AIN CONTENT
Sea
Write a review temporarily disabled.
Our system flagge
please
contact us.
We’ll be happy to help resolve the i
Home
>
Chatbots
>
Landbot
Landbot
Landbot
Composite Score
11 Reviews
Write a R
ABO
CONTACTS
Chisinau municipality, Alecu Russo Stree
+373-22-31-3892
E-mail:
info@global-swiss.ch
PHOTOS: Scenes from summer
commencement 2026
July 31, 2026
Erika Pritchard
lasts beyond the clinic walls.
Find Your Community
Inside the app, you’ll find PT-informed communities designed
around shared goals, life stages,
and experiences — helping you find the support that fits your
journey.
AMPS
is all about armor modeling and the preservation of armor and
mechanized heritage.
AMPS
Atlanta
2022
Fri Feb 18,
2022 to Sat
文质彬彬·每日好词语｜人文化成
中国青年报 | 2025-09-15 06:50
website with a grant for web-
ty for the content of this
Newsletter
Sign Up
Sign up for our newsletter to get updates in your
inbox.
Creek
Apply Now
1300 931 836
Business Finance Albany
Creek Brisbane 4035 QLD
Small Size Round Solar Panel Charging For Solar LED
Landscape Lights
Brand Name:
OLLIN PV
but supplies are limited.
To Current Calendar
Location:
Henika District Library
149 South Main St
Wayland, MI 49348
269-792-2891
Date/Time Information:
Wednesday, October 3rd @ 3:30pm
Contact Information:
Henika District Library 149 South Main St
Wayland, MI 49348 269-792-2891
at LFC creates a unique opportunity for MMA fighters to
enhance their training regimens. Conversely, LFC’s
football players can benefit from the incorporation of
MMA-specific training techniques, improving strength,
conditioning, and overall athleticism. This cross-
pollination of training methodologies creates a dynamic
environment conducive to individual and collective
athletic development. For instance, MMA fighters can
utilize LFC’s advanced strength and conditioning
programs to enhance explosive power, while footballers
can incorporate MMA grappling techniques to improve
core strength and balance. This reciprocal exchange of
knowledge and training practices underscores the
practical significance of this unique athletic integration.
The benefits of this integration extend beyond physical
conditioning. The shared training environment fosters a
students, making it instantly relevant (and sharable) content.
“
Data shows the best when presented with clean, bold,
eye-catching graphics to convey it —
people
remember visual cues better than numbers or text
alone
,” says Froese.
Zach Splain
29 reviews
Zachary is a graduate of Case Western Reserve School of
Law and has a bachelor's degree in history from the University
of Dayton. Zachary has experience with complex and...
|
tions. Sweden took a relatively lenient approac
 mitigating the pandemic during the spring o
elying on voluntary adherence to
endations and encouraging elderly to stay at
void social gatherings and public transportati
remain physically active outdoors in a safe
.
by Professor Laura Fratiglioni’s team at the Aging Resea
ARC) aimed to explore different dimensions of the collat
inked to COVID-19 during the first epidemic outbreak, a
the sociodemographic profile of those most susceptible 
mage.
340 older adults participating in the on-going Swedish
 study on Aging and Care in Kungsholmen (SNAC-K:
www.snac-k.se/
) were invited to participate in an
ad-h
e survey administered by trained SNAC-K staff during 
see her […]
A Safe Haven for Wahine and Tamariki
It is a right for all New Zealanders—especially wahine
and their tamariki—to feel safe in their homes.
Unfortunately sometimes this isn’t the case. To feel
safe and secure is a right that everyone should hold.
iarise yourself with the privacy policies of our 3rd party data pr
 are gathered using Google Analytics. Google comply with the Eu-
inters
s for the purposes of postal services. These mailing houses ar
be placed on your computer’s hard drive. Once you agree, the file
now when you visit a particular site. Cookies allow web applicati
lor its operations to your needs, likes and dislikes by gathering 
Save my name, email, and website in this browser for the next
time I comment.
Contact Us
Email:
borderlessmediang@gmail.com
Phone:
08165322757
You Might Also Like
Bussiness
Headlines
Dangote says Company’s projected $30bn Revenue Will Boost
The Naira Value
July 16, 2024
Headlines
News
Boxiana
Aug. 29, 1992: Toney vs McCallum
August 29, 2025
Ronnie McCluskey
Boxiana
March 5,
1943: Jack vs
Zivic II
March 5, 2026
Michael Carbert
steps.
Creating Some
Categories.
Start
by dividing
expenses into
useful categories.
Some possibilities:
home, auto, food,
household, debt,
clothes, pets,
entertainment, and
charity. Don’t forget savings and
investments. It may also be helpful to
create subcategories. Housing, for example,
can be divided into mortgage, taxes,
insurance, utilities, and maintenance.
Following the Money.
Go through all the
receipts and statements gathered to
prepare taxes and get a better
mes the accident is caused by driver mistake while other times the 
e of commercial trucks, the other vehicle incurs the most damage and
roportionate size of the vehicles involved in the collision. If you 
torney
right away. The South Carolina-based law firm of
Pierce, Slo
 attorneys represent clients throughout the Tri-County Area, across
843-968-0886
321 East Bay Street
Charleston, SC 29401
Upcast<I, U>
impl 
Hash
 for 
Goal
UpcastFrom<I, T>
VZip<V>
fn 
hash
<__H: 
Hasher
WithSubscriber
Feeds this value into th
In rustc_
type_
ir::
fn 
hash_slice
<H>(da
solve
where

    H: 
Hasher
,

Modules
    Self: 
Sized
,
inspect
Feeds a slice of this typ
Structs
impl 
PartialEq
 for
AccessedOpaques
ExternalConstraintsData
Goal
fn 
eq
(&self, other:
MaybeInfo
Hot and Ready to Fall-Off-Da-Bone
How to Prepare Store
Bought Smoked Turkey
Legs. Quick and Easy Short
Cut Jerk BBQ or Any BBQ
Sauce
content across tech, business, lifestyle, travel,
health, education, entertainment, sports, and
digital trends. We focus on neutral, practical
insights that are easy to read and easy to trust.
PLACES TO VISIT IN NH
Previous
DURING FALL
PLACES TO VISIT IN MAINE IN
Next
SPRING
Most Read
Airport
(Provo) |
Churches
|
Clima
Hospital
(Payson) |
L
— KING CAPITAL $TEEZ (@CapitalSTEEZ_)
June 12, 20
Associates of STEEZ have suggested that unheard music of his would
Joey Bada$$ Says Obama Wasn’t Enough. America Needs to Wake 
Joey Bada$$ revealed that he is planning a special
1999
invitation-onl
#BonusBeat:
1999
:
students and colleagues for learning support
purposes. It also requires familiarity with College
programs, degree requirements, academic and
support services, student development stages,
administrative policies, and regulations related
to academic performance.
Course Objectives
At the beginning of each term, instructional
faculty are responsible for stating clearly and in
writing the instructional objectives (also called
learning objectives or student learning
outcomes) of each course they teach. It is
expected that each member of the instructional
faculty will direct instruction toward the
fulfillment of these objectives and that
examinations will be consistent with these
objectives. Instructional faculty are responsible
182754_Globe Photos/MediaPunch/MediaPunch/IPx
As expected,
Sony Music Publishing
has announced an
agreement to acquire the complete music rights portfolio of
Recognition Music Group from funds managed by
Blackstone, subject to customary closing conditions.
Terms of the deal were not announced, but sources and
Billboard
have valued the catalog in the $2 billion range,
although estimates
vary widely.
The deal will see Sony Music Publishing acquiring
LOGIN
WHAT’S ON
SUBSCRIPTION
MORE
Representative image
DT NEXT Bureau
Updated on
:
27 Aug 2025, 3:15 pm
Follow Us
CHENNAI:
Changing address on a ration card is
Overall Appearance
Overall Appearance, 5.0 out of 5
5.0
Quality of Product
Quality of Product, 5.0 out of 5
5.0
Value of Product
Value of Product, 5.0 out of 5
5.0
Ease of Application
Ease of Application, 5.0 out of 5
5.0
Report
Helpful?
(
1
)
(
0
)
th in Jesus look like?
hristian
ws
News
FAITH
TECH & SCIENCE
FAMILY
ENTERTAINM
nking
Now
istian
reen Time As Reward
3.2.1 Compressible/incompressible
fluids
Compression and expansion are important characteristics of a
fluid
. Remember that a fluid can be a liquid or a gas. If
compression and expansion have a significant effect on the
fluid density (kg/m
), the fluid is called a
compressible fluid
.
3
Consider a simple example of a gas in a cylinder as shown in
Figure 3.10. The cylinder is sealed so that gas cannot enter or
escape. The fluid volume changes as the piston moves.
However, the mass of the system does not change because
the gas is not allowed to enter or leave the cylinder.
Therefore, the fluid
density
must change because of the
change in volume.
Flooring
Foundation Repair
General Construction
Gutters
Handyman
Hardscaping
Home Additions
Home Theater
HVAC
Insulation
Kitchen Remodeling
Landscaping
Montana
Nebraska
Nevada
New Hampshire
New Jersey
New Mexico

***

Exercise description → What lines in the material above hold the word "purposes"? Pull them out.

Solution to the exercise →
s for the purposes of postal services. These mailing houses ar
purposes. It also requires familiarity with College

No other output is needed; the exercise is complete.